- **Supplied entries**
*** Begin section ***

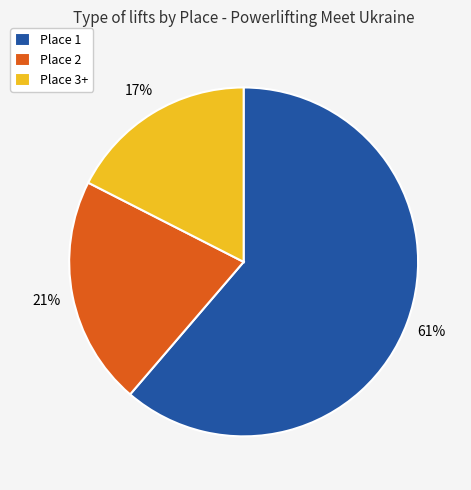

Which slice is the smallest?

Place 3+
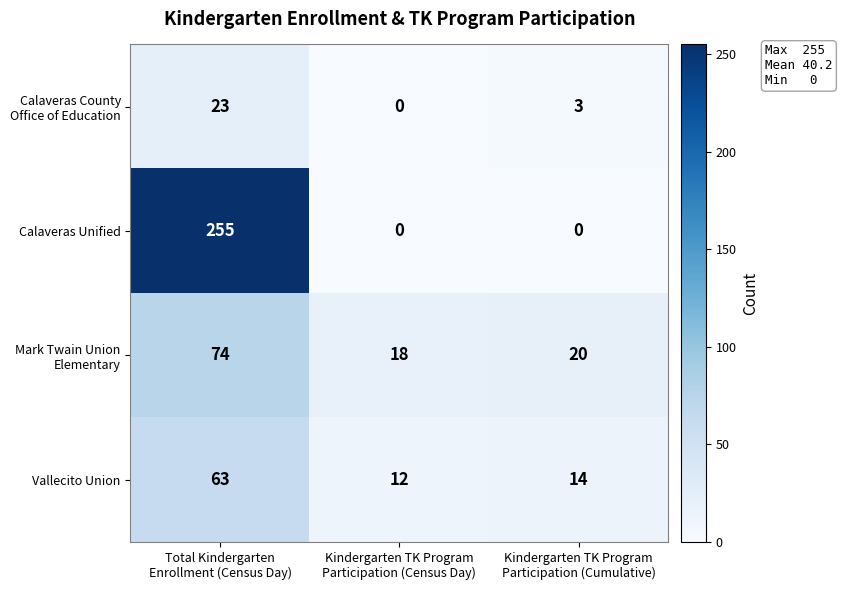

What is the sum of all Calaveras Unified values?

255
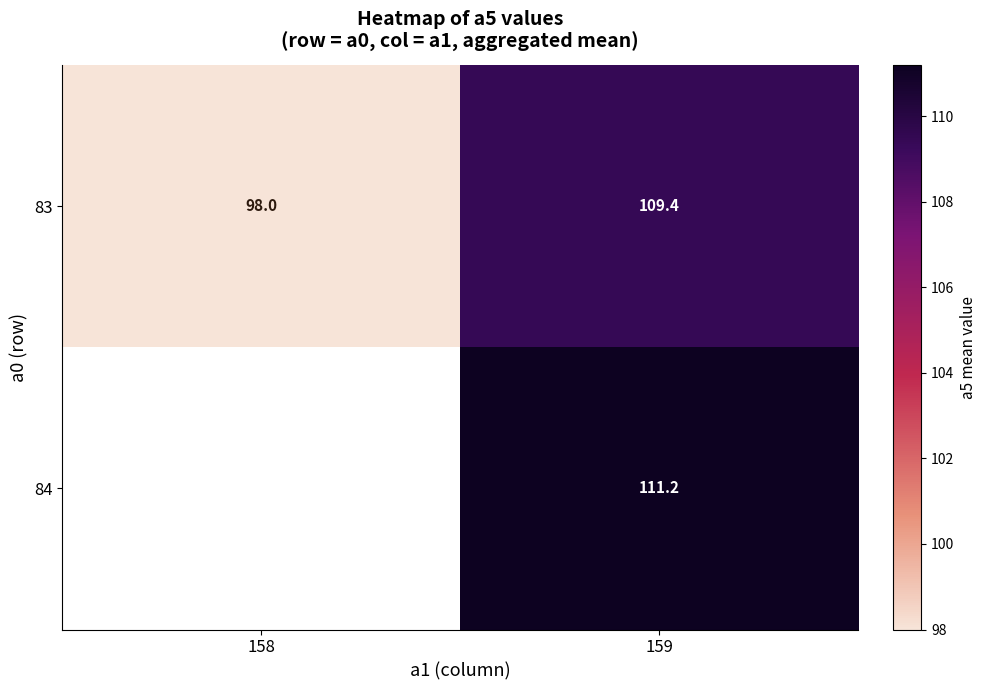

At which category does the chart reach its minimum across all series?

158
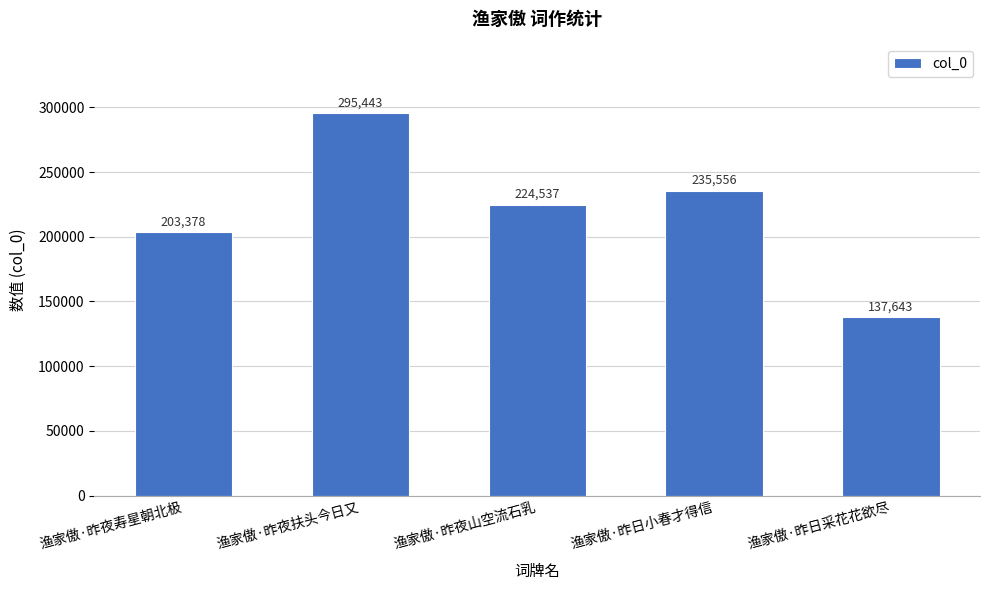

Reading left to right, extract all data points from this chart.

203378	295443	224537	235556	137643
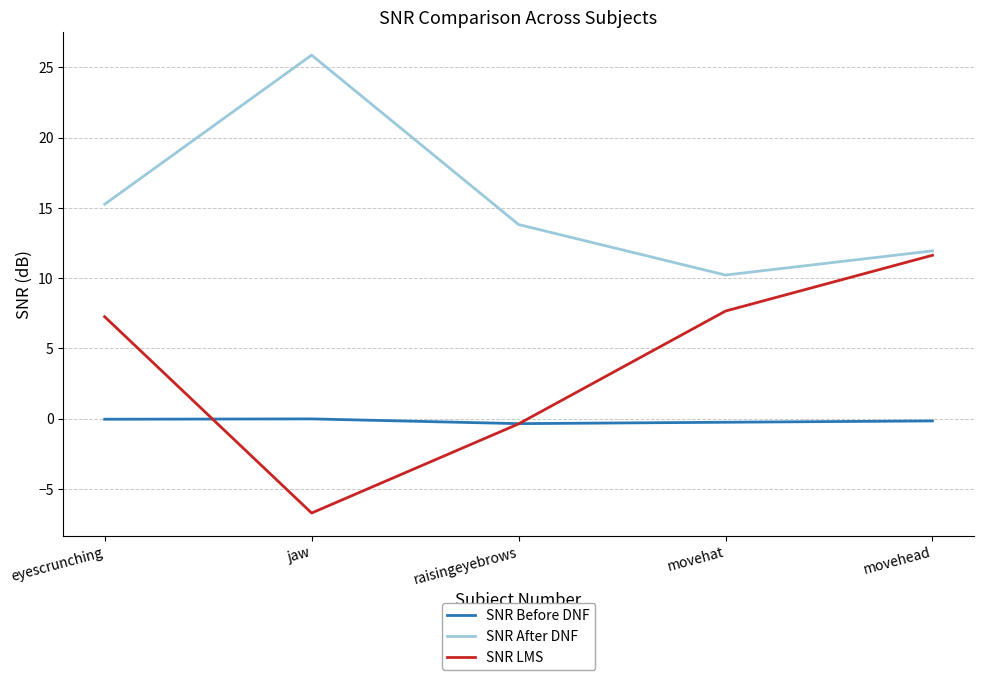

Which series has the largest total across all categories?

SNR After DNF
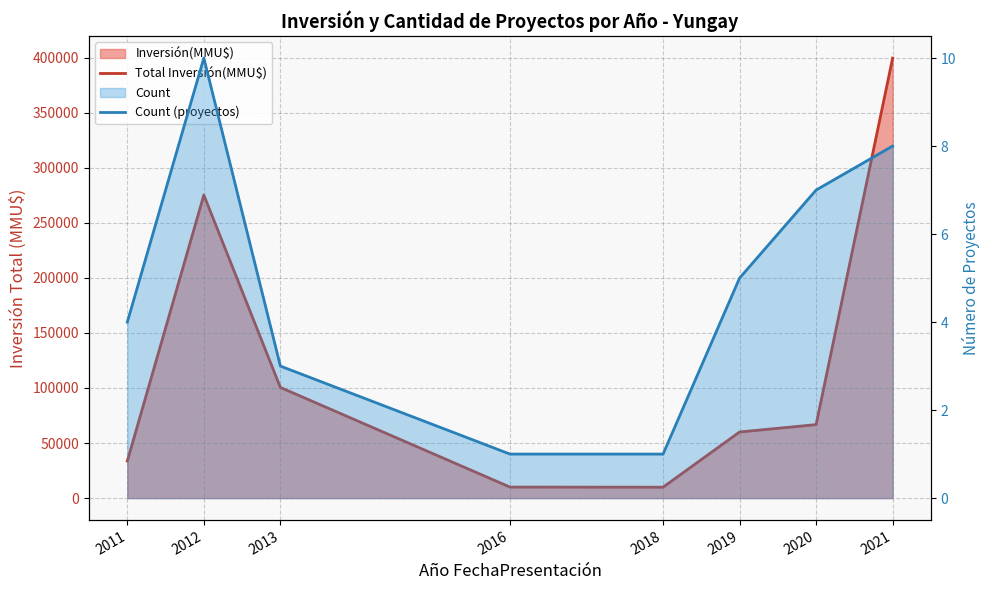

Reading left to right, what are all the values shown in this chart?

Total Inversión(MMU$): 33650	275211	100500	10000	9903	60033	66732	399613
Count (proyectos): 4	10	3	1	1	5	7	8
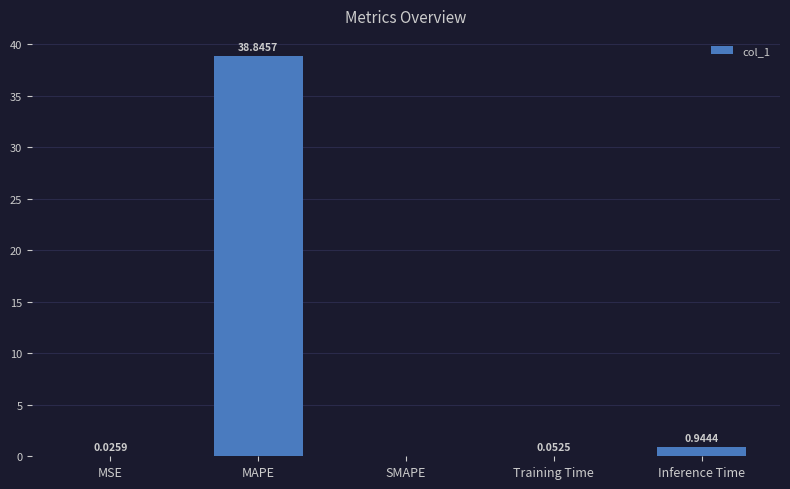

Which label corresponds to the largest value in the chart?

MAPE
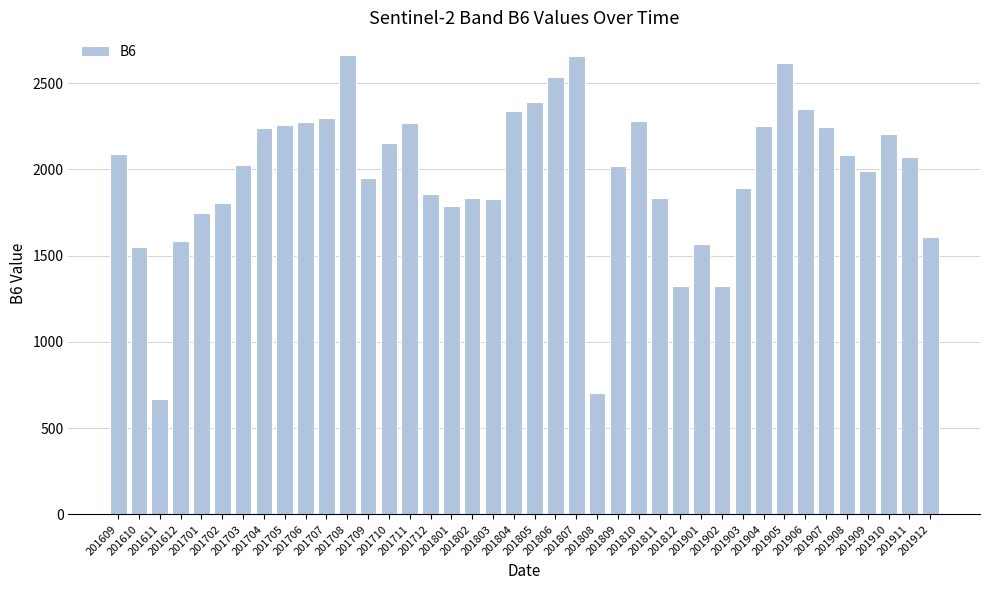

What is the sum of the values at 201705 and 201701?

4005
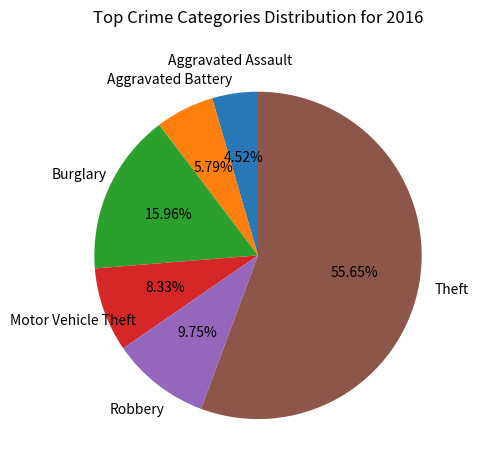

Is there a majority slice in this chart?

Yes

*** End section ***

- **What you will do**
Give every line of the listing above as a JSON list of strings, one string per line, with blank lines and the picture markers left out.

- **Answer space**
[
  "Which slice is the smallest?",
  "Place 3+",
  "What is the sum of all Calaveras Unified values?",
  "255",
  "At which category does the chart reach its minimum across all series?",
  "158",
  "Reading left to right, extract all data points from this chart.",
  "203378\t295443\t224537\t235556\t137643",
  "Which series has the largest total across all categories?",
  "SNR After DNF",
  "Reading left to right, what are all the values shown in this chart?",
  "Total Inversión(MMU$): 33650\t275211\t100500\t10000\t9903\t60033\t66732\t399613",
  "Count (proyectos): 4\t10\t3\t1\t1\t5\t7\t8",
  "Which label corresponds to the largest value in the chart?",
  "MAPE",
  "What is the sum of the values at 201705 and 201701?",
  "4005",
  "Is there a majority slice in this chart?",
  "Yes"
]